- Your assignment -
Pull the part of the MySQL encryption text below that starts with "Also, key storage" and goes on through "as an alternative.", and copy it word for word.

- Selected text -
Built-in MySQL encryption functions

One of the most common approaches is to use the built-in MySQL encryption functions described here: https://dev.mysql.com/doc/refman/8.0/en/encryption-functions.html.  The standard flows look roughly like this:

This works perfectly fine and the data will be stored encrypted for that column.  If an unauthorized person were to gain access to the running table, they would be unable to read that column without the key.  The biggest concern with this approach is that the plaintext key and plaintext data are BOTH specified in the query.  This leads to potential leaks in log files (slow query, binary log, etc) as well as potential sniffing over non-secure networks (i.e. connections not using SSL).

Also, key storage can become more cumbersome.  If you plan to share the same key for the entire table, key rotation and management can become non-trivial.  General best practices recommend that you rotate keys at least once a year.  On large tables, this could be a massive undertaking.  Let’s look at the envelope encryption pattern as an alternative.

Envelope encryption

In contrast to using built-in encryption, envelope encryption uses the concept of individual data keys.  While there are many ways to approach this, my personal experience uses the AWS KMS service.  In KMS, you can create what is called a “Customer Master Key” (CMK).  This is great for encrypting small strings like passwords but is limited to encrypting strings up to 4KB.

- Data to examine -
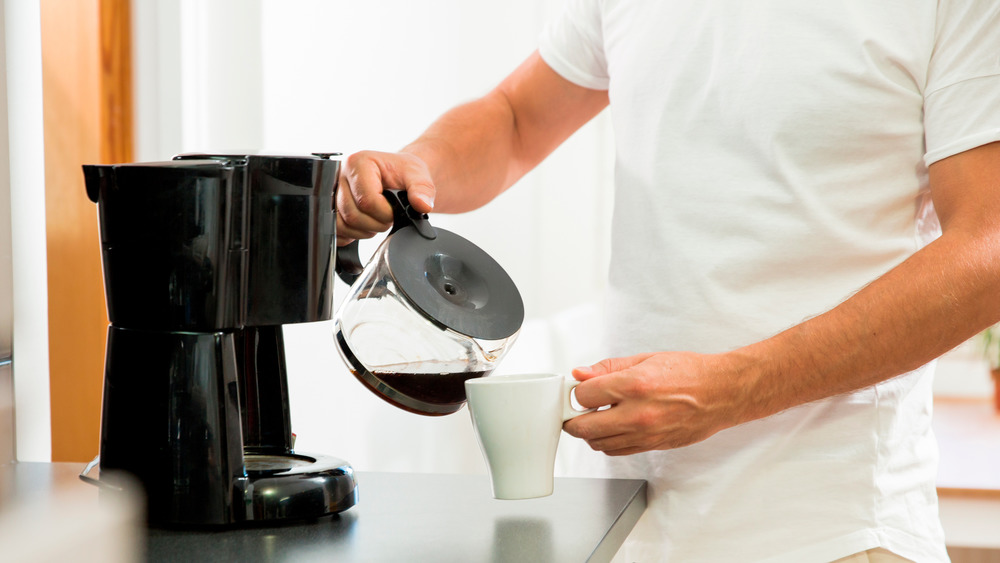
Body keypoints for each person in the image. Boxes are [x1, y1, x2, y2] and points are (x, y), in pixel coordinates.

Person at [336, 1, 1000, 561]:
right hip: (630, 525)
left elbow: (986, 249)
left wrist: (732, 387)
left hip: (836, 531)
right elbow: (516, 119)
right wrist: (416, 165)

- Your response -
Also, key storage can become more cumbersome.  If you plan to share the same key for the entire table, key rotation and management can become non-trivial.  General best practices recommend that you rotate keys at least once a year.  On large tables, this could be a massive undertaking.  Let’s look at the envelope encryption pattern as an alternative.